Just a silly example of how to get started:
from ZODB import DB
from ZODB.FileStorage import FileStorage
from ZODB.PersistentMapping import PersistentMapping
import transaction
from persistent import Persistent
from persistent.dict import PersistentDict
from persistent.list import PersistentList
# Defining database type and creating connection.
storage = FileStorage('/path/to/database/zodbname.fs')
db = DB(storage)
connection = db.open()
root = connection.root()
# Define and populate the structure.
root['Vehicle'] = PersistentDict() # Upper-most dictionary
root['Vehicle']['Tesla Model S'] = PersistentDict() # Object 1 - also a dictionary
root['Vehicle']['Tesla Model S']['range'] = "208 miles"
root['Vehicle']['Tesla Model S']['acceleration'] = 5.9
root['Vehicle']['Tesla Model S']['base_price'] = "$71,070"
root['Vehicle']['Tesla Model S']['battery_options'] = ["60kWh","85kWh","85kWh Performance"]
# more attributes here
root['Vehicle']['Mercedes-Benz SLS AMG E-Cell'] = PersistentDict() # Object 2 - also a dictionary
# more attributes here
# add as many objects with as many characteristics as you like.
# commiting changes; up until this point things can be rolled back
Once the database is created it's very easy use.
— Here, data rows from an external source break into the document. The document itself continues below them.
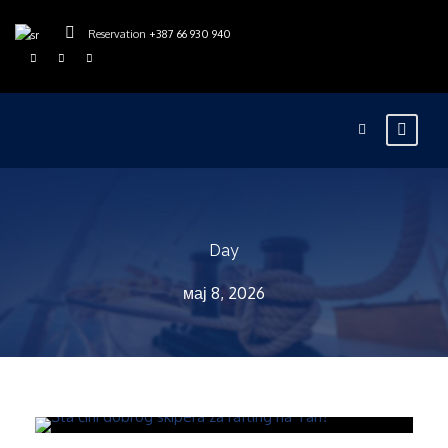
Reservation
+387 66 930 940
Day
мај 8, 2026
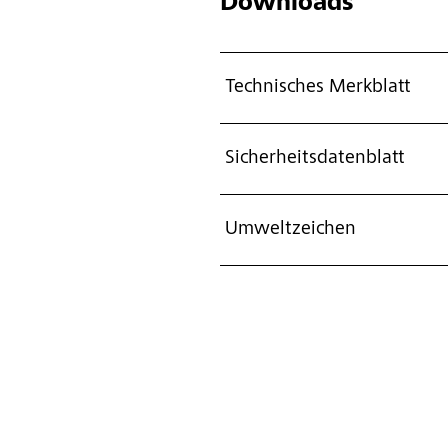
Downloads
Technisches Merkblatt
Sicherheitsdatenblatt
Umweltzeichen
Since it's an object database (a dictionary), you can access objects very easily:
#after it's opened (lines from the very beginning, up to and including root = connection.root() )
>> root['Vehicles']['Tesla Model S']['range']
'208 miles'
You can also display all of the keys (and do all other standard dictionary things you might want to do):
>> root['Vehicles']['Tesla Model S'].keys()
['acceleration', 'range', 'battery_options', 'base_price']
Last thing I want to mention is that keys can be changed: Changing the key value in python dictionary. Values can also be changed - so if your research results change because you change your method or something you don't have to start the entire database from scratch (especially if everything else is still okay). Be careful with doing both of these. I put in safety measures in my database code to make sure I'm aware of my attempts to overwrite keys or values.
** ADDED **
# added imports
import numpy as np
from tempfile import TemporaryFile
outfile = TemporaryFile()
# insert into definition/population section
root['Vehicle']['Tesla Model S']['arraydata'] = outfile
# check to see if it worked
>>> root['Vehicle']['Tesla Model S']['arraydata']
<open file '<fdopen>', mode 'w+b' at 0x2693db0>
outfile.seek(0)# simulate closing and re-opening
A = np.load(root['Vehicle']['Tesla Model S']['arraydata'])
>>> print A
array([-1. , -0.99979998, -0.99959996, ..., 0.99959996,
0.99979998, 1. ])
You could also use numpy.savez() for compressed saving of multiple numpy arrays in this exact same way.
This is not a direct answer. Anyway, you may be interested also in JSON. Have a look at the 13.10. Serializing Datatypes Unsupported by JSON. It shows how to extend the format for unsuported types.
The whole chapter from "Dive into Python 3" by Mark Pilgrim is definitely a good read for at least to know...
Update: Possibly an unrelated idea, but... I have read somewhere, that one of the reasons why XML was finally adopted for data exchange in heterogeneous environment was some study that compared specialized binary format with zipped XML. The conclusion for you could be to use possibly not so space efficient solution and compress it via zip or another well known algorithm. Using the known algorithm helps when you need to debug (to unzip and then look at the text file by eye).